Nothing too thrilling, is the answer. Opener "Torch Song" is anthemic enough, particularly in its haunting choral refrain, but its sleek maneuvering can't quite give it the epic feel of older cuts like "Wester" or "6 to 8," or even Sing the Sorrow's "This Time Imperfect." Frontman Davey Havok's vocals are passionate but not as powerful as older outings, with the screaming of 2006's Decemberunderground notably missing.
Tonally, the guitars veer a little too close to that radio rock sound, unlike 2003's Sing the Sorrow, which saw Jade Puget firmly carve his own name into his distortion sound. The bass is fairly repetitive throughout, with several songs cutting most of the guitar out for verses, leaving Hunter Burgan's brooding lines left to fill the sonic landscape. We're treated to some fretboard wizardry and the odd drum flourish, reminding us that these guys have the chops as well as the looks.

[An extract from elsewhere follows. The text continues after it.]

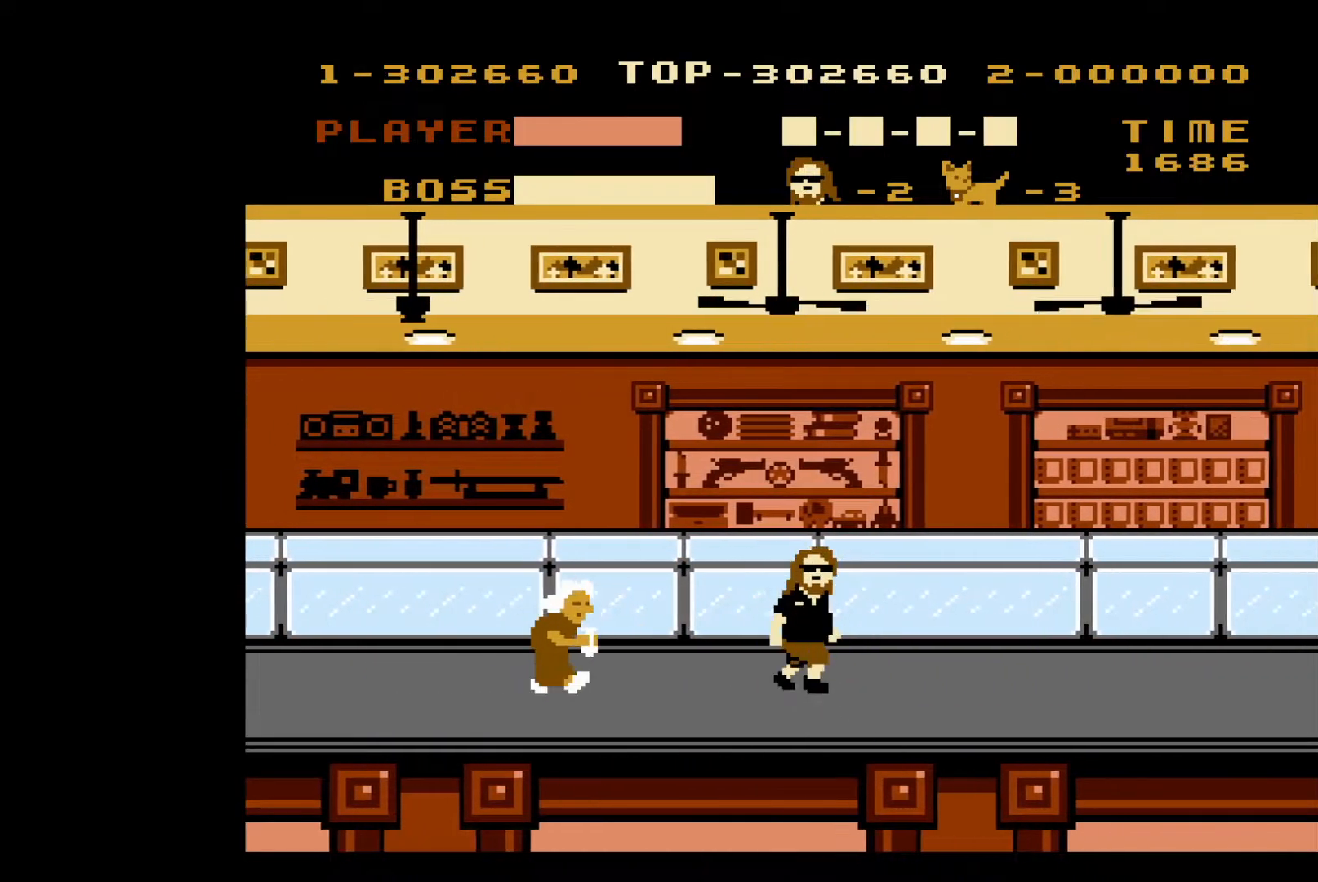
{"buttons": ["DPAD_RIGHT"], "events": []}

"Too Shy to Scream" kicks off with a drumbeat that's half Donkey Kong, half hand-claps, but it's a refreshing rhythmic change from the rest of proceedings. Tracks like this, and lead single "Medicate" prove just how much the East Bay boys have learned about crafting catchy pop hooks, and "Veronica Sawyer Smokes" is a heartening 80's-influenced tune that owes at least part of its jangly sound to Johnny Marr – a standout. Unfortunately, other tracks seem to blend together, with odd riffs standing out but others vaguely sharing space as the record progresses.
Lyrically, Havok follows a similar narrative storytelling mode to previous record Decemberunderground, this time sprinkling both track names and verses with "my dear's" and "darling's." The clunky chorus of "Medicate" - "Medicate / Here with me / Now as we / Lose ourselves" - isn't his best songwriting, although the less chart-oriented material on Crash Love offers us fresh perspectives into the singer's headspace. "Sacrilege" is a fairly juvenile "atheist anthem" giving us Dawkins-namechecking one liners like "You venerate delusion based in hate."

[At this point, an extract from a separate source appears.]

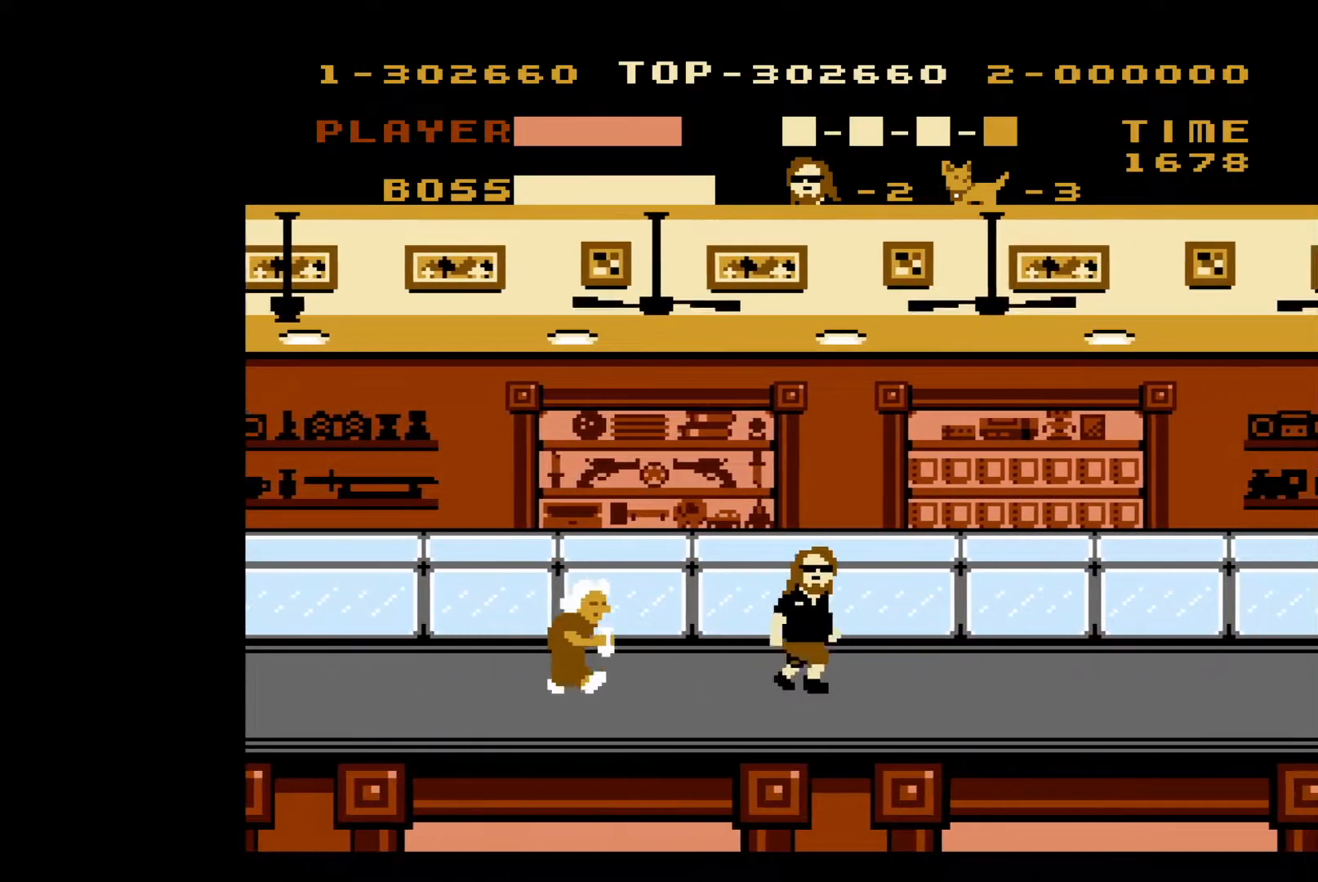
{"buttons": ["DPAD_RIGHT"], "events": []}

The latter half of the record fizzles out somewhat, with a couple of mid-tempo numbers that plod along dully until the record ends just after forty-three minutes (with a bassline that's almost borrowed from Hendrix's "Hey Joe"). The band's second consecutive album to end without a hidden secret track after the final listed song, it just seems to come to a halt, uncertain of where to go next.

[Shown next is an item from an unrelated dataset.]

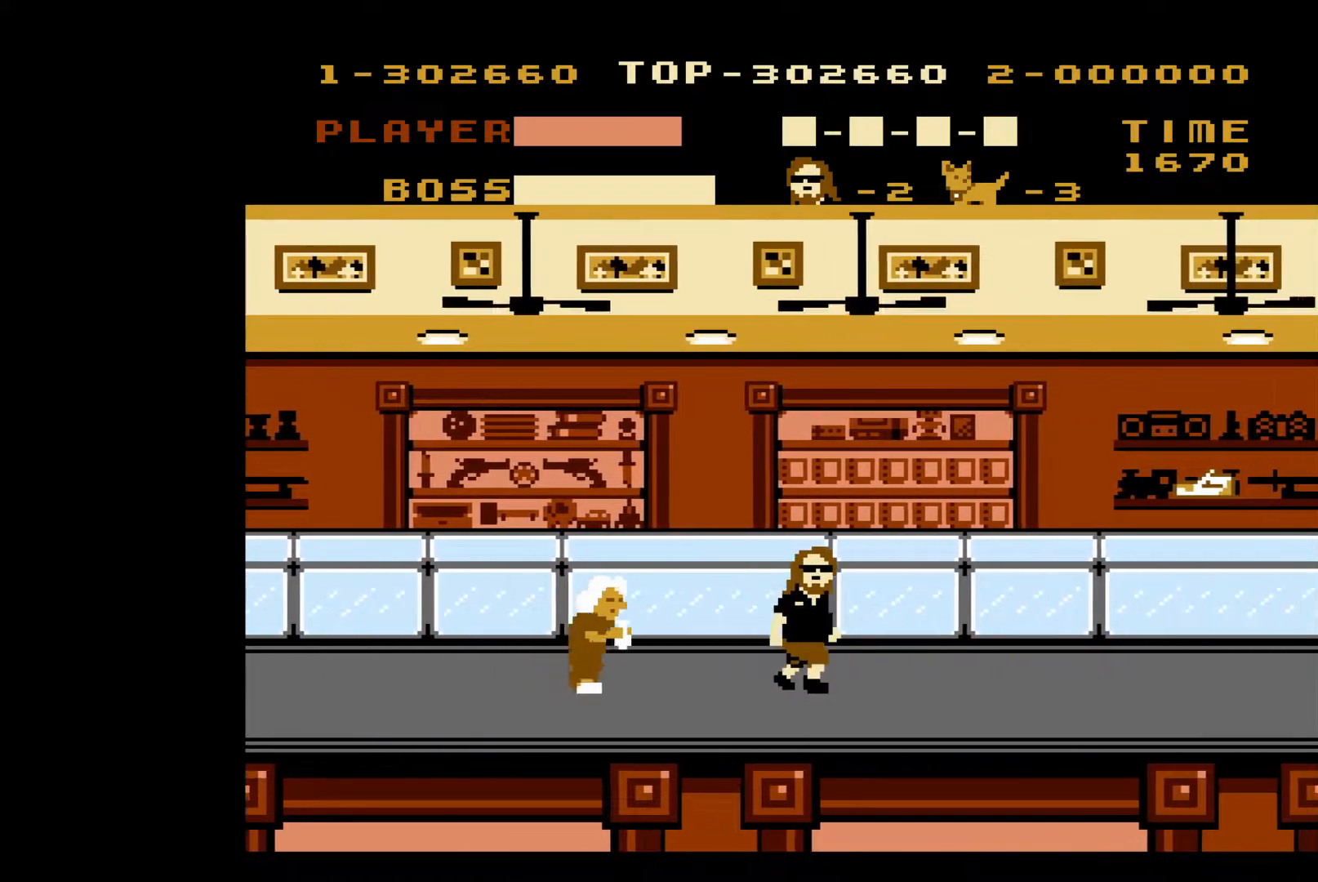
{"buttons": ["DPAD_RIGHT"], "events": []}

The band themselves have hailed this record as the album of their career, with Havok claiming that it will be the one the band are remembered for. It seems a shame, however, to discount some of their much stronger past material in favor of this, a well-produced and eagerly aimed (soon to be) bestseller, albeit one that retreads ground already covered by the band's much weaker peers in years gone by.